Dimerization of cellular RAF using BOLT. (A) Cellular RAF dimerization assay based on the BRET donor nanoluciferase(nLuc) and BRET acceptor chloroalkane conjugate and Halo-tagged (HT) species of BRAF kinases. Addition of nLuc substrate, furimazine, results in a dimerization-dependent energy transfer, as detected by emission of the fluorescent-dye chloroalkane conjugate. (B) Heterodimizeration of CRAFnLuc variants (wild-type and CRAF(S357TAG) incorporating BCNK or BocK) in response to an increasing concentration of AZ628 and AZ13-tet. Error bars correspond to standard deviation across four biological replicates. The continuous line corresponds to nonlinear regression (four variable) completed using Prism software. Data are color-coded as shown in the associated table. (C) Heterodimizeration of CRAFnLuc variants (wild-type and CRAF(Q436TAG) incorporating BCNK or BocK) in response to increasing concentrations of AZ628 and AZ13-tet. Error bars correspond to standard deviation across four biological replicates.
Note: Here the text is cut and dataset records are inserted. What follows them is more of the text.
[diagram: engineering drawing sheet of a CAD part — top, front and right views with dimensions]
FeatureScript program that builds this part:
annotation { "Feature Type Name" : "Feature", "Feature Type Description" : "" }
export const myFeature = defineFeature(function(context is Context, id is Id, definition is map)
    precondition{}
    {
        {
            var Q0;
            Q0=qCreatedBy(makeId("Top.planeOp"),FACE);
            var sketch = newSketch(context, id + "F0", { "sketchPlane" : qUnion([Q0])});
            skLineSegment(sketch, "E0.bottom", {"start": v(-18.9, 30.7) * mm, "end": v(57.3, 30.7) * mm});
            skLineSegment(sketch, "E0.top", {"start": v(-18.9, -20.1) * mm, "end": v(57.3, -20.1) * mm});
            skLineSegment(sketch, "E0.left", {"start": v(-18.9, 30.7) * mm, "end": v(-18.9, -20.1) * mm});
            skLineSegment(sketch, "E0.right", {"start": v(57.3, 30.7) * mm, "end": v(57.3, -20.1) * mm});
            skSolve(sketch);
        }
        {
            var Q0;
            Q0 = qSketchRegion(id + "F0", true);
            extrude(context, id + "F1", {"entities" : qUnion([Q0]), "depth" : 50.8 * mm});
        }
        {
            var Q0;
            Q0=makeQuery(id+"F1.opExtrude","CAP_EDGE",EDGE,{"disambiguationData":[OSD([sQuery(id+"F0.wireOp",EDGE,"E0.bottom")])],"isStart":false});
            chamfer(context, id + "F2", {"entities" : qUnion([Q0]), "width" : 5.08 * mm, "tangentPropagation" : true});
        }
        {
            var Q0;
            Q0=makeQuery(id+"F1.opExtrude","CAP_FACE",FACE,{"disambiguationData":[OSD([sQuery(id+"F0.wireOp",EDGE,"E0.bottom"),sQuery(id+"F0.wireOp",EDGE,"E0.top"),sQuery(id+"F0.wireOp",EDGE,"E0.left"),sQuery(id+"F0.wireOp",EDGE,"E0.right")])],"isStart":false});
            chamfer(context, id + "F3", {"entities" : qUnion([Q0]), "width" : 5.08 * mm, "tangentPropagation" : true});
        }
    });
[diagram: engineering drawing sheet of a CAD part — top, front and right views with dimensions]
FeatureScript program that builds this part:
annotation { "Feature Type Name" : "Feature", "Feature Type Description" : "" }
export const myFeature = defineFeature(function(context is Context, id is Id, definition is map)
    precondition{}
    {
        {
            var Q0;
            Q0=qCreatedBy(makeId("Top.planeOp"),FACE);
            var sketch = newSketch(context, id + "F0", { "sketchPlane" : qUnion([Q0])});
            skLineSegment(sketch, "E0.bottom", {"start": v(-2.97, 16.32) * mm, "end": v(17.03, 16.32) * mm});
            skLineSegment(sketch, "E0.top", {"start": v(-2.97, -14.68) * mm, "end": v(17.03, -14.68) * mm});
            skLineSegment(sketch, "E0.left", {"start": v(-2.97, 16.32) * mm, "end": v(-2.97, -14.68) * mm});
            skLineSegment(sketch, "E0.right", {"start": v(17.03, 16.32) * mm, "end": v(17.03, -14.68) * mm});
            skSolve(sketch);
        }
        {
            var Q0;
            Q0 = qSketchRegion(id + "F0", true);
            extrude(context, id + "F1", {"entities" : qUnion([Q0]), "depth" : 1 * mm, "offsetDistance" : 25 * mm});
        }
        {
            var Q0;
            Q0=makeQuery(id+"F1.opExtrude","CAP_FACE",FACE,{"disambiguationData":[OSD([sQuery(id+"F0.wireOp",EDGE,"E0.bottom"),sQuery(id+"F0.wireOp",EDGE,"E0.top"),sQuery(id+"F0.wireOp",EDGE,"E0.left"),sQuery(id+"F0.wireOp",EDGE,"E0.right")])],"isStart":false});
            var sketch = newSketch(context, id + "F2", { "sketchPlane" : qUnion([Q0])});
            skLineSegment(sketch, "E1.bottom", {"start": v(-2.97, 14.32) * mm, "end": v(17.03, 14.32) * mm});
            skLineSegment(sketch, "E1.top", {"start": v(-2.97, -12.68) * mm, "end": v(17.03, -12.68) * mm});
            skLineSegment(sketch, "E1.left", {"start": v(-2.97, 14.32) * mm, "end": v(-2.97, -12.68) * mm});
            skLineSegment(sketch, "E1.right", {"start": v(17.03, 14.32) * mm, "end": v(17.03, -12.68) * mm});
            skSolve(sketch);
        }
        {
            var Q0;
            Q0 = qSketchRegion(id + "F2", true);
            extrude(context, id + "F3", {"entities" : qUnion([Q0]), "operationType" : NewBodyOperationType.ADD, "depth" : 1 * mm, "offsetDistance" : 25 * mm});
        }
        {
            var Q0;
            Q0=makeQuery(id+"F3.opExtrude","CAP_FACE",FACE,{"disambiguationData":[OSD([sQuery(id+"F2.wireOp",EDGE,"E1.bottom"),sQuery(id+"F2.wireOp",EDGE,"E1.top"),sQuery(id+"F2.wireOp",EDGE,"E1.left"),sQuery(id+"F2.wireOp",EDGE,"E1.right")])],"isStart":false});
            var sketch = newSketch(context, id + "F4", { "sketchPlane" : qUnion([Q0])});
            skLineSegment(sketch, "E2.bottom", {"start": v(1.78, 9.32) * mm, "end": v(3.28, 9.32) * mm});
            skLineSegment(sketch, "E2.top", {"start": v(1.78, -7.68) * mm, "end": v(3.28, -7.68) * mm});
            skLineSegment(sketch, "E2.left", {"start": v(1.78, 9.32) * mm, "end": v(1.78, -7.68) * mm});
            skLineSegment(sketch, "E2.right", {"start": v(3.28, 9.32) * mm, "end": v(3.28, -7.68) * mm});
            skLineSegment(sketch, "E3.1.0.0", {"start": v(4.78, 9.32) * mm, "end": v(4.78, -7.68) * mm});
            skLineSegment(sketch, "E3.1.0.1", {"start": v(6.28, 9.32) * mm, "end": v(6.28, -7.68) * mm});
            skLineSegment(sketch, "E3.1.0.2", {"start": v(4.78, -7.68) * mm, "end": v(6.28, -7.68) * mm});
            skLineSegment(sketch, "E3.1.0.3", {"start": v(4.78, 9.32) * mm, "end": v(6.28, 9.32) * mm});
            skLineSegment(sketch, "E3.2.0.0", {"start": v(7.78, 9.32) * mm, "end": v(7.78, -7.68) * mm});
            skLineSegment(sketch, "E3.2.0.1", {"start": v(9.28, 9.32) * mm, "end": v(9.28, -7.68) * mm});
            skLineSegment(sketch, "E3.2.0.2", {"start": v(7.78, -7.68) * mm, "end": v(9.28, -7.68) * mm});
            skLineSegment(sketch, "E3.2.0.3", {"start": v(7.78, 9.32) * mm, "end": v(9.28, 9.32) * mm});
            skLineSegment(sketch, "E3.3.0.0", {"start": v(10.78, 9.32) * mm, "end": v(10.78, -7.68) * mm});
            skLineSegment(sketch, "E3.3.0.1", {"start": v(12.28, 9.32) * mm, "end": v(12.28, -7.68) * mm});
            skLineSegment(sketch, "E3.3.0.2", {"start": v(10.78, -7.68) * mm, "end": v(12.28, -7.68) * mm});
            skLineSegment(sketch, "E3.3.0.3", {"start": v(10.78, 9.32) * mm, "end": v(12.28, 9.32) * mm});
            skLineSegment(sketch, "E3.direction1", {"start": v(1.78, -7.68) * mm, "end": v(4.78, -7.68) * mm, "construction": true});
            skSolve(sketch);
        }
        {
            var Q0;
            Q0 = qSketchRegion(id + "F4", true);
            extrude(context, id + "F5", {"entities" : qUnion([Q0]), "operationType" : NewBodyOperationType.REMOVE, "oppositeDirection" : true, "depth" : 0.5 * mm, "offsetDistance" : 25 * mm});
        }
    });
Continuous line corresponds to nonlinear regression (four variable) completed using Prism software. Data are color-coded as in panel B. (D) Summary of calculated apparent EC₅₀ values across the different CRAF variants and ligands, mean values shown with error bars representing standard deviation between at least two independent dose response experiments. Error bars correspond to standard deviation between calculated EC₅₀ values based on nonlinear regression (four variable) modeling. Calculated EC₅₀ values with confidence intervals shown in Figure S11.